Here are the records. Write out exactly the lines between the one holding "middle mcp: (558, 639)" and the one holding "middle mcp: (1024, 615)", inclusive.

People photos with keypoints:
┄┄┄┄┄┄┄┄┄┄
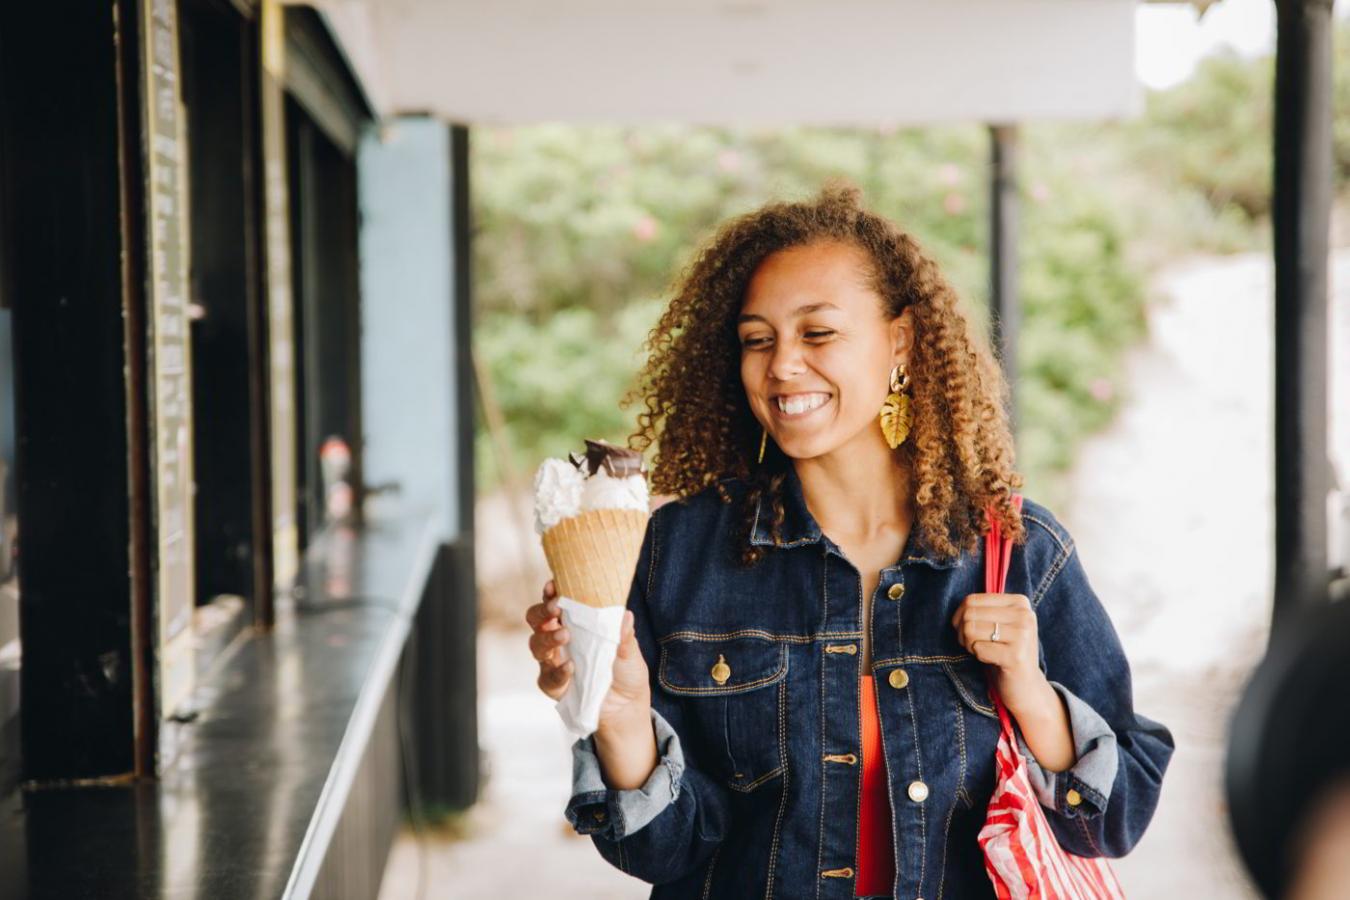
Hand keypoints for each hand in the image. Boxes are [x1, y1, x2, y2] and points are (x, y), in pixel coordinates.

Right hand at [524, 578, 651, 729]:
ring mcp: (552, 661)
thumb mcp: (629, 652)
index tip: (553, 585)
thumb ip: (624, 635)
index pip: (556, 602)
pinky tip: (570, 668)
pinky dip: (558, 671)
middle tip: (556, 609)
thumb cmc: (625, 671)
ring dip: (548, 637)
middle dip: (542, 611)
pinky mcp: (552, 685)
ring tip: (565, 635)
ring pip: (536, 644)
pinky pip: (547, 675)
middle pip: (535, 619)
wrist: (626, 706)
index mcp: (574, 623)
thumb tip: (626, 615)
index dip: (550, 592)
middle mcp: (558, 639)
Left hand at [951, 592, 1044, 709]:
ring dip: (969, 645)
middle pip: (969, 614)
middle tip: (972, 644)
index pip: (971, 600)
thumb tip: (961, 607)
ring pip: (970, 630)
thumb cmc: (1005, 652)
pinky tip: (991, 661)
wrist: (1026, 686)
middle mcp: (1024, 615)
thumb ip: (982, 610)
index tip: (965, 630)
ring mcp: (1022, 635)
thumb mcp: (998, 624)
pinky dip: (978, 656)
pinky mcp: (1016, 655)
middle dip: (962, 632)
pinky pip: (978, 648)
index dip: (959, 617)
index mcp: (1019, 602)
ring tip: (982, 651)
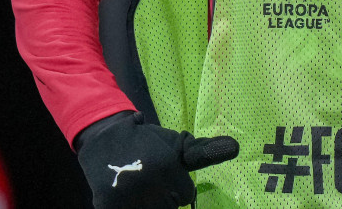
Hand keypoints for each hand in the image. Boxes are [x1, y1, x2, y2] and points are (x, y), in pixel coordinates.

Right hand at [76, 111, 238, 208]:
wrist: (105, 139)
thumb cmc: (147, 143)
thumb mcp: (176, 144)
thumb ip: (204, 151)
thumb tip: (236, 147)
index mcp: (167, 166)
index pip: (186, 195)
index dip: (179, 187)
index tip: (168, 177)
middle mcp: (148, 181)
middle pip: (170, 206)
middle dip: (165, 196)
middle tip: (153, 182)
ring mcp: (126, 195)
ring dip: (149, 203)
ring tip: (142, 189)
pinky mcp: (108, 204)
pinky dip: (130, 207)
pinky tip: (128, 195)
┄┄┄┄┄┄┄┄┄┄
(Written solution):
middle mcp: (558, 639)
Left hand at [951, 592, 1044, 709]:
ring dip: (969, 645)
middle pip: (969, 614)
middle tip: (972, 644)
index pip: (971, 600)
thumb tip: (961, 607)
ring pip: (970, 630)
thumb cmc: (1005, 652)
pinky tip: (991, 661)
wrist: (1026, 686)
middle mcp: (1024, 615)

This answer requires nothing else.